Комплименты принимать от мужчин? Наверное, это вообще какой-то, как в карате, черный пояс женственности. Вот это все очень сложная задача, кстати. И мне очень хочется этим искусством овладеть. Знаете, я помню комплимент, от которого мне прям кайфово было. Я у брата своего ночевала в Орехово, мне было лет 18. Наутро я оделась, умылась, сделала ему какой-то завтрак. И вот он проснулся, выползает такой сонный, а я почему-то в комнате на столе сидела, нога на ногу, и он такой стоит, смотрит и говорит: «Слушай, Нютка, а ты красивая выросла». Я это слышу и думаю - «Вааау, мой старший брат сказал, что я красивая выросла, вообще обалдеть!» Хорошо помню этот момент: помню, во что была одета, помню волосы свои, я буквально увидела себя со стороны его глазами. Вот к этому бы состоянию вернуться, когда ты поверишь в приятные слова – но это просто невозможно. Хотя очень хотелось бы.

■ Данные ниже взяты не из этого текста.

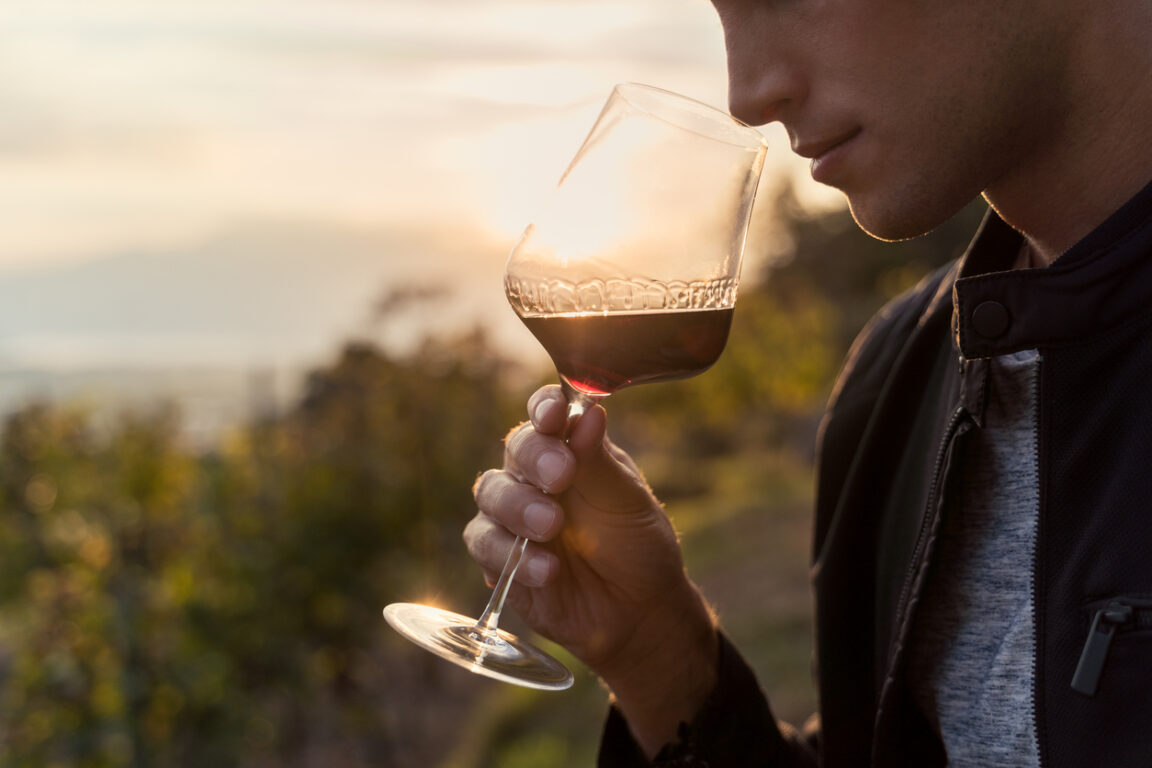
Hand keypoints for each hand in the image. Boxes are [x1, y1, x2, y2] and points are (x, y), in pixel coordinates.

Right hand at [467, 385, 717, 753]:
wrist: (638, 612)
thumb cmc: (637, 546)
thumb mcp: (628, 502)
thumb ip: (601, 462)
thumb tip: (590, 412)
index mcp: (570, 450)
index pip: (546, 415)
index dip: (544, 408)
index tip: (553, 415)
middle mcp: (534, 477)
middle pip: (514, 450)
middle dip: (535, 459)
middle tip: (562, 475)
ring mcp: (513, 516)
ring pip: (490, 493)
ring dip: (519, 507)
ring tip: (552, 527)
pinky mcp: (498, 558)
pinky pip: (485, 545)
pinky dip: (512, 555)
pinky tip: (548, 569)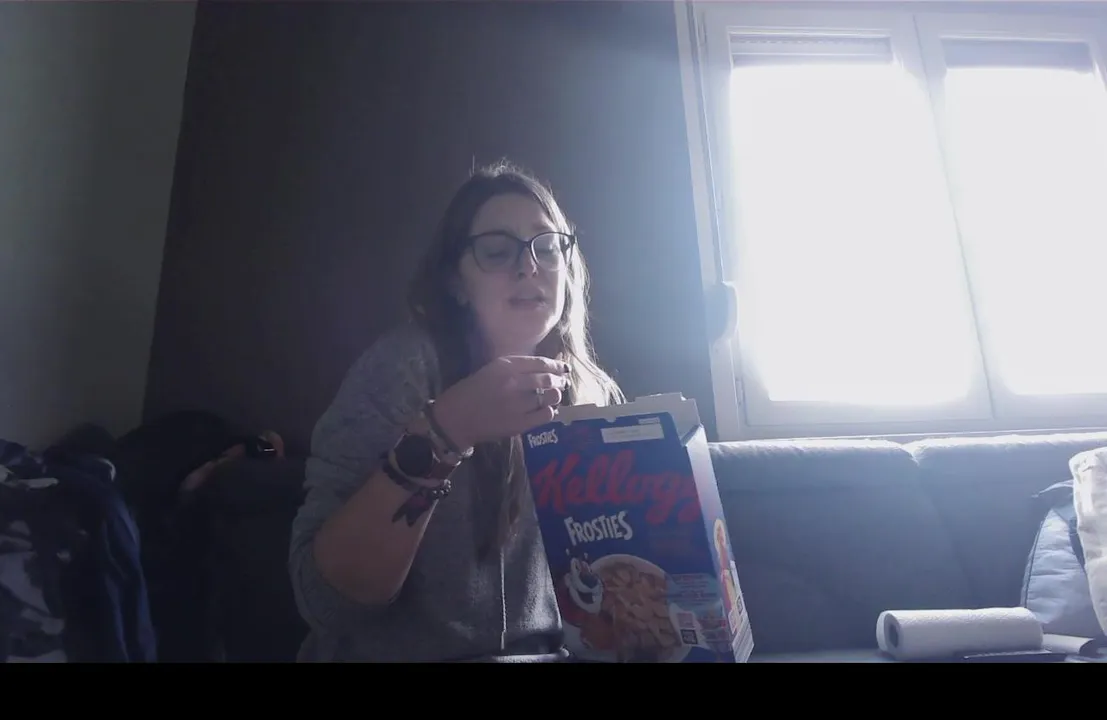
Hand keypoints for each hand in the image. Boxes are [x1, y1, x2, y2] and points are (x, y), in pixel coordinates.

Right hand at [432, 355, 570, 449]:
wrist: (456, 417)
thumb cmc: (472, 391)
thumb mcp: (491, 370)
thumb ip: (516, 368)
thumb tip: (544, 367)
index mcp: (506, 366)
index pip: (540, 363)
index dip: (556, 365)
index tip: (564, 368)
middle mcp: (514, 383)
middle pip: (548, 379)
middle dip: (559, 381)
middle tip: (562, 383)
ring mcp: (517, 404)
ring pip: (550, 397)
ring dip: (555, 396)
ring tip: (553, 397)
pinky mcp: (519, 423)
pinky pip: (545, 415)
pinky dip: (550, 412)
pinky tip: (546, 411)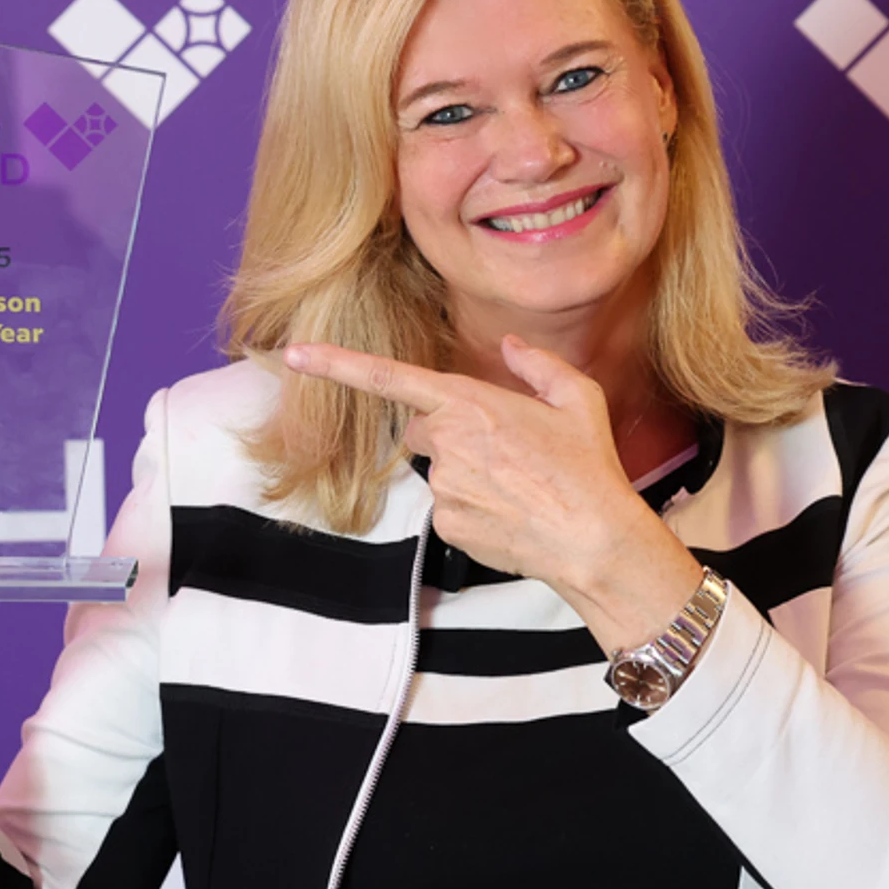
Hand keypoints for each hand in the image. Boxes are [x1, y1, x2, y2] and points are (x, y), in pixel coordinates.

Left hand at [282, 337, 703, 651]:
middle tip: (505, 450)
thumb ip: (537, 365)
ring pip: (440, 472)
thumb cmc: (590, 467)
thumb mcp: (578, 399)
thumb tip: (510, 347)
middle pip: (421, 431)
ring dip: (468, 474)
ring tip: (520, 486)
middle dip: (450, 434)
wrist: (595, 540)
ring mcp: (443, 488)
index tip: (294, 355)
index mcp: (470, 403)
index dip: (336, 365)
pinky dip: (474, 509)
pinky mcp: (448, 525)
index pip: (388, 379)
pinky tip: (512, 514)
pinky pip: (449, 509)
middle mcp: (447, 444)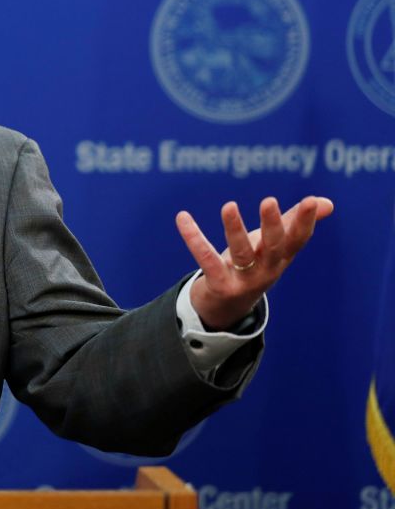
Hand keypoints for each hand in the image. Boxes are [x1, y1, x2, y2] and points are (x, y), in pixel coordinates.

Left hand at [175, 196, 332, 330]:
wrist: (225, 307)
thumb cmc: (252, 265)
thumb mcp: (273, 246)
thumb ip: (294, 222)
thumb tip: (326, 202)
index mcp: (280, 258)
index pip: (298, 240)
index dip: (306, 222)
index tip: (312, 201)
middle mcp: (266, 270)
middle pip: (273, 247)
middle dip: (273, 225)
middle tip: (269, 201)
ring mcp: (243, 280)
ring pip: (241, 254)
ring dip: (235, 229)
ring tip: (229, 206)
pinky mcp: (219, 285)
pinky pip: (206, 259)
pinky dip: (194, 237)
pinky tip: (182, 217)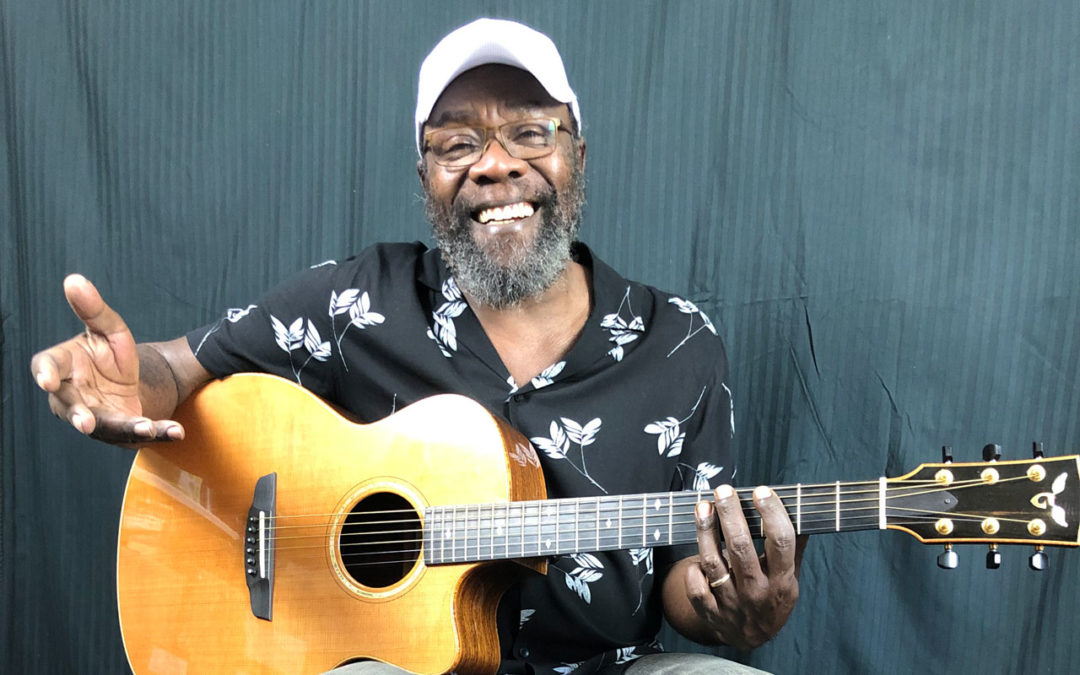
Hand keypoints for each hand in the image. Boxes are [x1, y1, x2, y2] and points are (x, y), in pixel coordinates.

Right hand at [30, 274, 183, 444]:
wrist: (128, 379)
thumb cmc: (107, 352)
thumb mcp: (108, 329)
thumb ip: (93, 310)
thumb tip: (73, 279)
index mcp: (63, 366)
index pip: (46, 367)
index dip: (45, 374)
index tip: (48, 380)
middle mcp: (72, 395)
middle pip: (71, 407)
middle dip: (80, 416)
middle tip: (87, 422)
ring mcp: (94, 416)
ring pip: (106, 426)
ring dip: (126, 428)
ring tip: (146, 428)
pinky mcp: (117, 429)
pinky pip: (136, 433)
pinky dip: (158, 431)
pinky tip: (175, 431)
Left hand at [687, 484, 806, 648]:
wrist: (751, 638)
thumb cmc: (771, 599)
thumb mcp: (790, 578)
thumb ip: (793, 547)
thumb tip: (802, 510)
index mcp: (781, 581)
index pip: (780, 542)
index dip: (771, 514)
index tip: (762, 491)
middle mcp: (757, 592)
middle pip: (741, 548)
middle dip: (731, 515)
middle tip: (723, 491)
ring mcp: (732, 603)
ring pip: (714, 562)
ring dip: (705, 531)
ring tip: (703, 507)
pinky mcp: (710, 612)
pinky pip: (696, 587)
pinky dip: (693, 569)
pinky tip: (695, 551)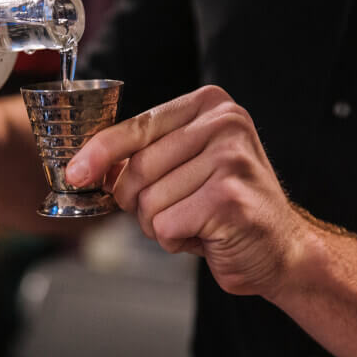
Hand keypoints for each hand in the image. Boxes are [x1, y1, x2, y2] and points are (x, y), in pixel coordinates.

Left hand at [66, 85, 306, 298]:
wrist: (281, 249)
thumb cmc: (224, 207)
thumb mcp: (184, 165)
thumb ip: (144, 155)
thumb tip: (85, 166)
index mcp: (210, 106)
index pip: (137, 125)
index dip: (99, 152)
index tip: (75, 172)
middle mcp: (225, 124)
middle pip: (137, 168)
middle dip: (139, 201)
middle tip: (172, 210)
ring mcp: (230, 159)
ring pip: (148, 201)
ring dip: (159, 225)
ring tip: (195, 221)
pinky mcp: (228, 198)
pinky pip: (165, 226)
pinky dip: (175, 241)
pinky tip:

Но, при этом, где-то внутри живет совершенно другая Нюта. Она потерялась и, видимо, уже никогда не найдется. Я себе представляю, что когда-нибудь я пройду мимо зеркала, загляну в него, а оттуда на меня Одри Хепбрен смотрит. И подумаю: «Вот она я! Вы просто не расколупали до конца».

Мне девочковости в себе очень не хватает. Оно там — внутри - есть, его много. Но наружу оно носу не кажет. Когда-то давно мама мне сказала: «Слушай, чем быстрее ты примешь это, тем счастливее ты будешь. И пойми, пожалуйста, что никогда не будет рядом с тобой мужчины, который будет бить кулаком по столу. Потому что, если он ударит кулаком по столу, ты ударишь его табуреткой по голове. Поэтому, лучше уже прими, что ты будешь рулить». И это один из редких ее советов, которым я воспользовалась.